Fringe CBD developments were also gaining traction as they provided a different option for tenants from the premium-grade projects in the CBD, Mr Landrigan said.
“Due to the lack of immediate stock in 2019 and the increase in net effective rentals, the conversion from residential sites to commercial sites will also continue.”
But with Melbourne being the tightest CBD office market in Australia with an office vacancy rate of 3.2 per cent, the projected building boom doesn’t mean tenants will feel instant relief.
“In 2019, if you are a tenant looking for in excess of 5000 square metres of office space in the Melbourne CBD, you will have less than a few options to consider; such is the tightness in the CBD market this year. We expect a severe undersupply moving into 2020 and beyond,” Mr Landrigan said.
“Vacancy will remain extremely tight in the Melbourne CBD for the next six to 12 months with minimal movement forecast.

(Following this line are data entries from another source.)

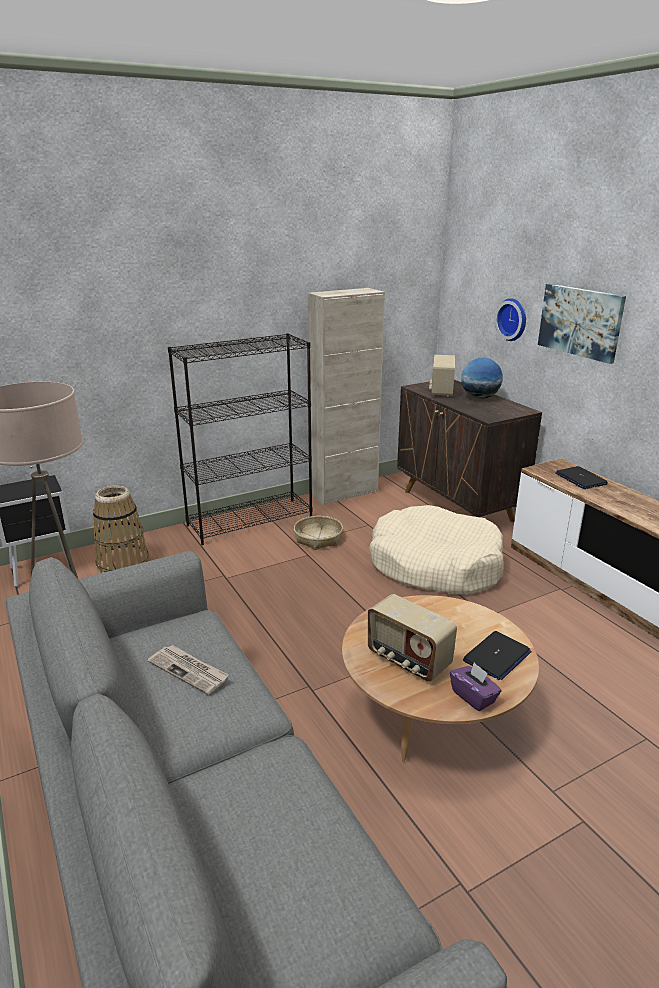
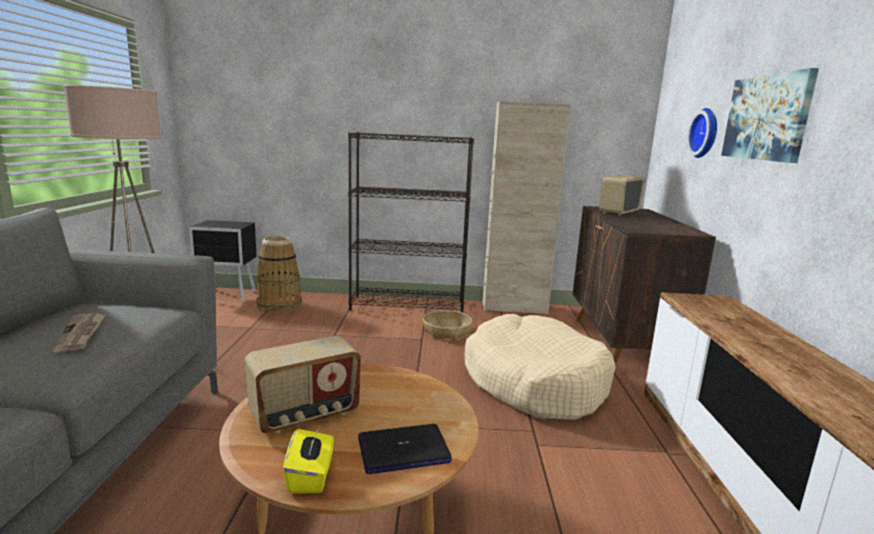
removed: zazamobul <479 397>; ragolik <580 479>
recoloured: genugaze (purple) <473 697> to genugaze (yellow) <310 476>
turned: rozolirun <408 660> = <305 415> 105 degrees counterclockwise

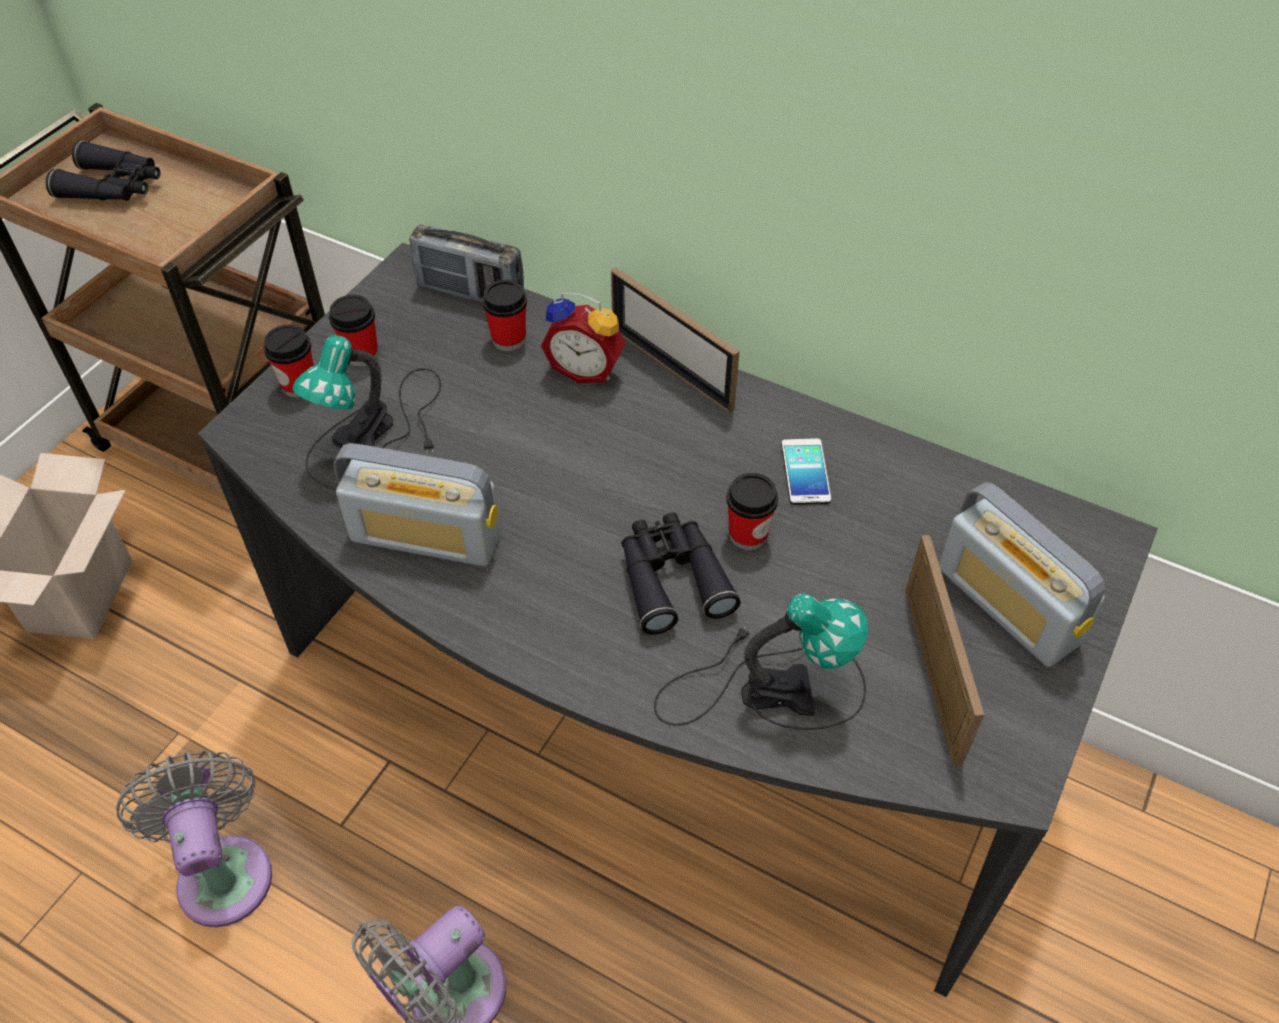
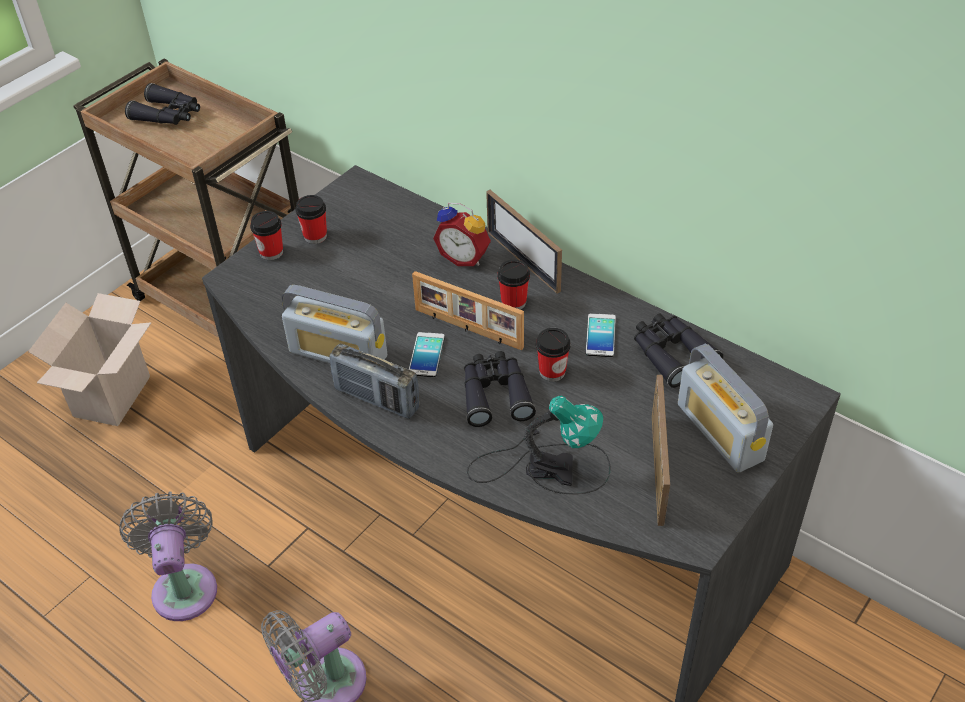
removed: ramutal <379 433>
added: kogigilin <426 355>; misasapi <467 329>; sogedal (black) <671 354>
moved: rozolirun <470 293> to <376 399>; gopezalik <509 339> to <513 302>

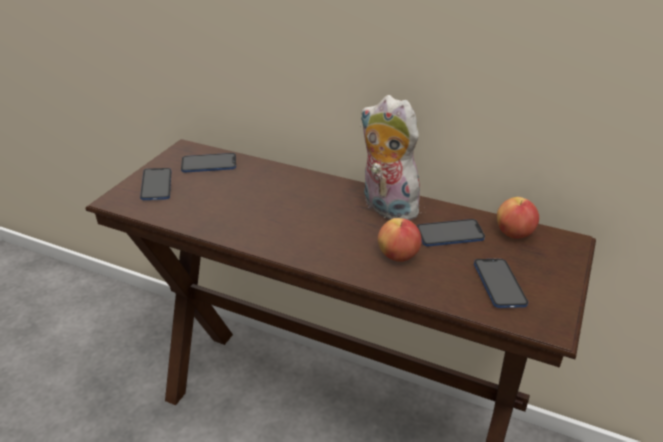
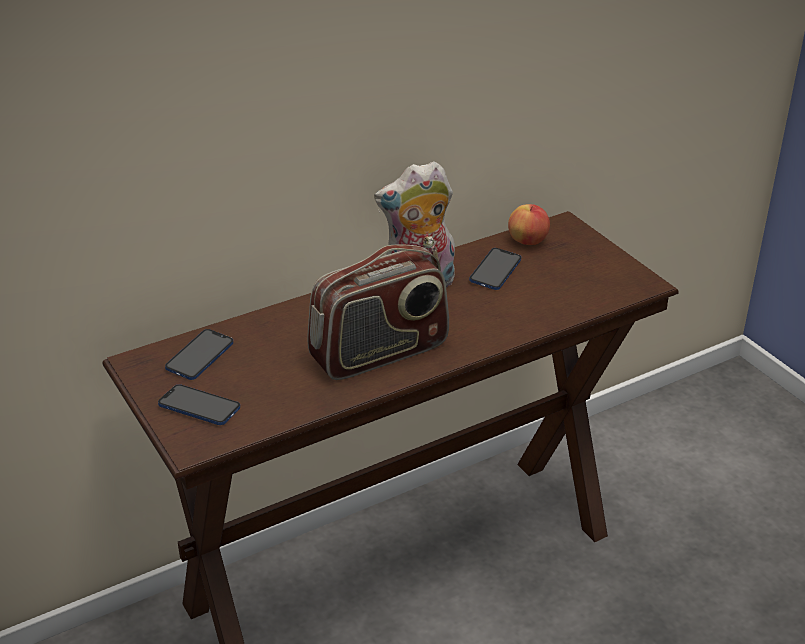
removed: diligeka <398 256>; kogigilin <499 284>
added: rozolirun <380 353>

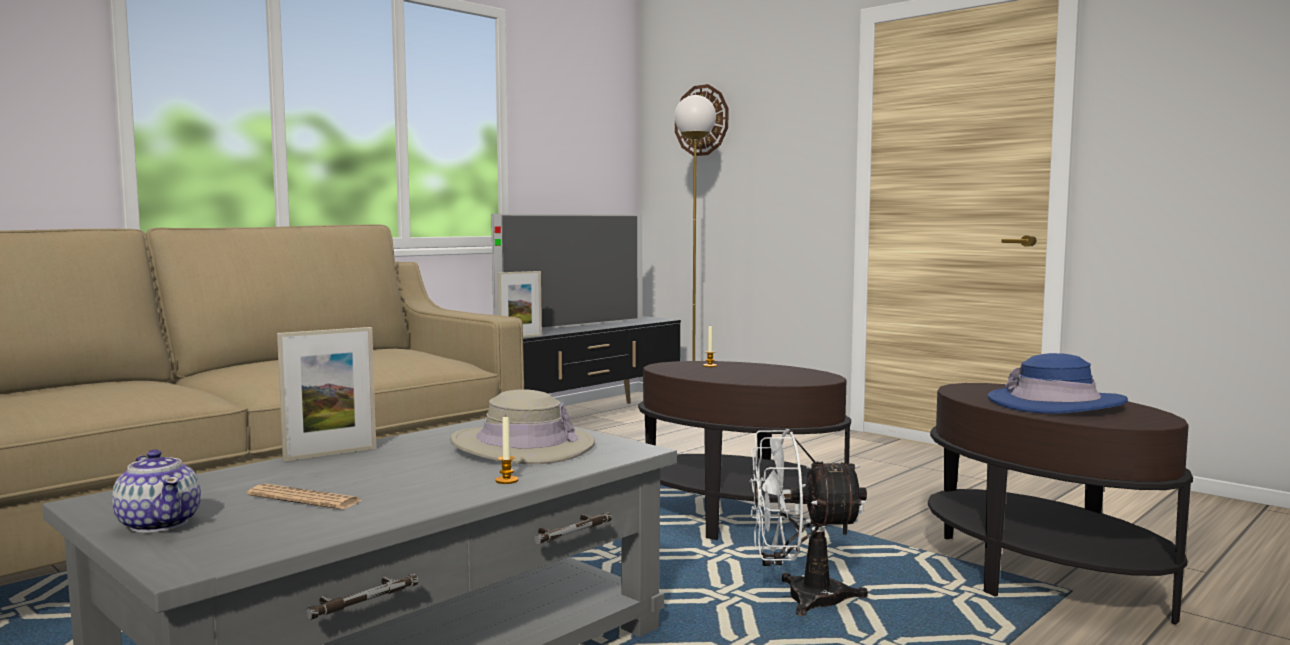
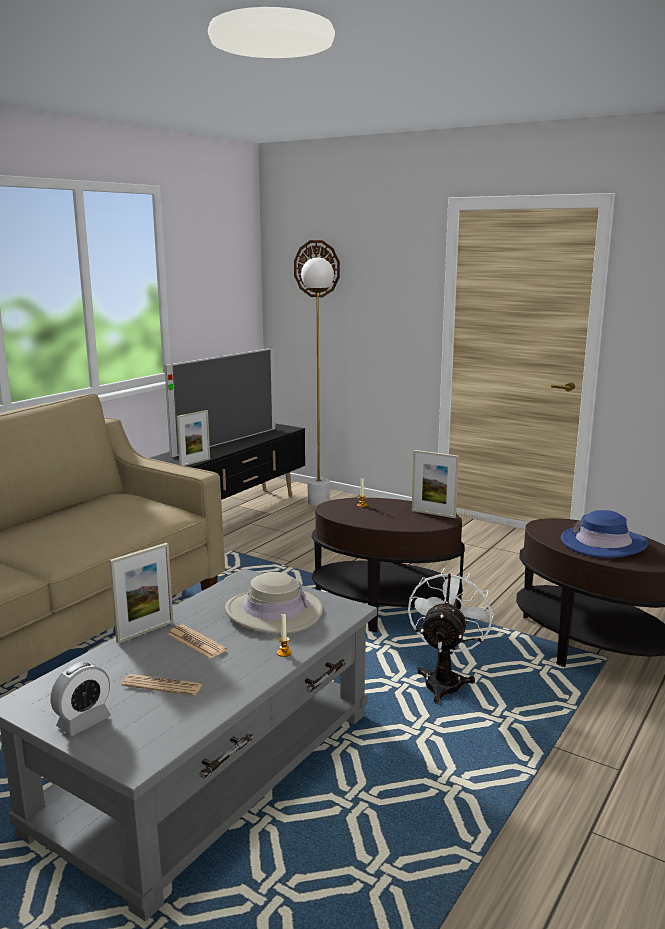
added: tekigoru <196 642>; misasapi <433 514>
replaced: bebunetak <159 523> to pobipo <83 722>
turned: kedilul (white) <799 599> = <444 680> 120 degrees clockwise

The CBD vacancy rate is forecast to drop to 2.7 per cent, which will make Melbourne the tightest leasing market in Australia.”
And in turn, rents in Melbourne’s CBD have been climbing at the fastest growth rate since 2001, rising 14 per cent in 12 months, to be up by 32 per cent in the past five years, said Hamish Sutherland, partner and Victoria head of office leasing at Knight Frank.
“This rapid increase has had a flow-on effect on emerging markets in the urban fringe, where office rents have also escalated rapidly,” he said.
Mr Sutherland believes the “war for talent”, created by strong economic and employment growth in Melbourne, has fuelled the escalating demand.
“On top of this, a profound cultural shift to new ways of working, such as agile practices, mobile workforces and flexible hours is also resulting in new requirements and together these forces are resulting in unprecedented demand for office space in Melbourne’s CBD.”
Looking ahead, net face rents are forecast to go up by a further 9 per cent by the end of 2019, Knight Frank data shows.
But with nine new office projects under construction in the CBD due to be delivered in the next two years, that rental growth rate is expected to slow as new supply comes online in 2020, said David Cannington, head of research and strategy at Investa.
“A softening in CBD office leasing market conditions is expected to support moderate rental growth in the coming months with rent increases maintained at growth rates of 3 to 3.5 per cent in 2020.”
Mr Cannington agreed that employment growth, coupled with an increasing government sector, as well as utilities, education and coworking businesses’ search for expansion space had contributed pressure to the already tight market.
“In particular, demand for prime office space has been very strong, with 220,000 square metres of additional prime office space occupied in the past year driving the prime office vacancy rate to 2.4 per cent [76,000 square metres of vacant office space],” he said.
“This reflects the strength of demand for Melbourne CBD office space driven by solid white-collar employment growth and businesses centralising from surrounding office markets.”
JLL’s Victorian head of office leasing Stuart Colquhoun attributed most of CBD demand in the first quarter of 2019 to the finance and insurance services sector, which accounted for about 55 per cent of total take-up in that period.
He cited ANZ’s relocation to the 839 Collins Street development – taking up 26,500 square metres in the new 38,000-square-metre complex – as the largest single absorber of space for the quarter.
And as contiguous office space becomes more and more inaccessible in the CBD, Mr Colquhoun predicts tenants will consider fringe city options – a turning point after five years of centralisation.
“2019 is, however, predicted to be a substantial year for supply in Melbourne’s CBD, with approximately 128,620 square metres of new office space expected to be delivered over the remainder of the year.”